Four years ago, 13-year-old Lynell Reynolds robbed and shot Darrelle Scott, leaving him paralyzed and bound to a wheelchair.

Orleans Parish Juvenile Court Judge Candice Anderson sentenced Reynolds to juvenile life for attempted murder, meaning he was to remain in secure custody until he turned 21. But Anderson later approved Reynolds’ transfer to an unsecured group home in Lake Charles, over objections from the Orleans Parish District Attorney’s office and the victim’s worried family.

It’s from that Lake Charles facility that Reynolds most recently escaped.

The family says Anderson has apologized for allowing the transfer. But nearly two weeks after the violent offender absconded from supervision, the Office of Juvenile Justice remains silent on his escape.

“He’s out and he’s not supposed to be. So, here we are,” Scott said. “Just because you put a warrant out, it’s a little bit too late for that. I pulled up (to Juvenile Court on Monday) and I actually thought I saw him there. But it was just someone that looked like him.”

Orleans DA Jason Williams warned Sunday that anyone aiding and abetting the teen fugitive would also face criminal charges.

“Someone’s helping him, but no one has been aiding us in any way,” Scott’s grandmother Dorothy White told Fox 8. “Not even any phone calls. There’s no transparency.”

Scott says he does not think Reynolds’ punishment for attempted murder has been fair.

“If you want an even exchange, you get out when I start walking again,” he said.

Anderson has not responded to questions from Fox 8, but the victim’s family says the judge committed to them that she would order Reynolds back into a secure facility through age 21 if he is apprehended. But White is not convinced Reynolds won’t try to break out again.

“This is Lynell Reynolds’ fourth escape,” she said. “And I believe that if they had found Lynell by now, we wouldn’t have been notified. This remains to be seen. I don’t have a lot of confidence at all in the system, especially in the juvenile system.”

The family says a bombshell detail was revealed for the first time in court Monday: That Reynolds turned 18 years old in early September, before his escape.

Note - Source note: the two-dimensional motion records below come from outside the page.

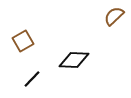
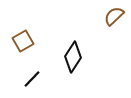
black diamond: moved 1 px left, 3 px up; rotated 60 degrees counterclockwise
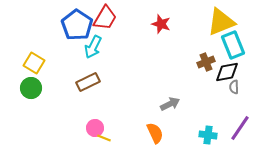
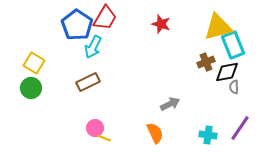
yellow triangle: moved 3 px left, 5 px down; rotated 8 degrees clockwise
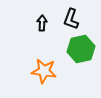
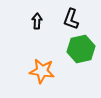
black arrow: moved 5 px left, 2 px up
orange star: moved 2 px left
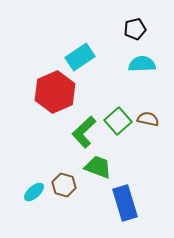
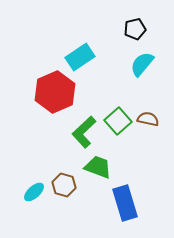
cyan semicircle: rotated 48 degrees counterclockwise
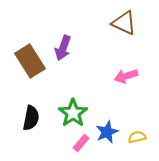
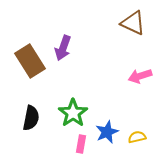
brown triangle: moved 9 px right
pink arrow: moved 14 px right
pink rectangle: moved 1 px down; rotated 30 degrees counterclockwise
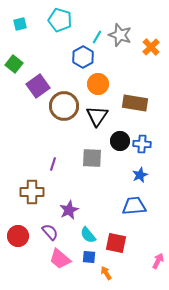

“He not protected (by juvenile shield laws). So there’s no reason to keep him shielded, especially with the crime that he did,” Scott said. “There’s no reason to protect him anymore. Or there’s no obligation, I should say, because you’re dangerous.”

Fox 8 has tried for several days to ask the state Office of Juvenile Justice why it has not alerted the public that a teen sentenced for attempted murder escaped its custody. The OJJ has still not responded. And Anderson has not publicly explained why she elected to approve Reynolds’ transfer out of secure custody.

“We know one thing. If you leave him there to 21, he will live to see 21 years old,” White said. “The route he’s taking ... everyone should be on edge.”

The DA’s office says Reynolds turning 18 will not impact the juvenile charges he’s already facing, but it does remove certain protections of concealing his identity.

State law already allows for the OJJ to share a juvenile escapee’s name and photograph, and it remains unclear why the department has chosen to conceal the teen gunman’s escape from the public. It also is unclear which law enforcement agencies the OJJ has asked to help find the violent teen offender.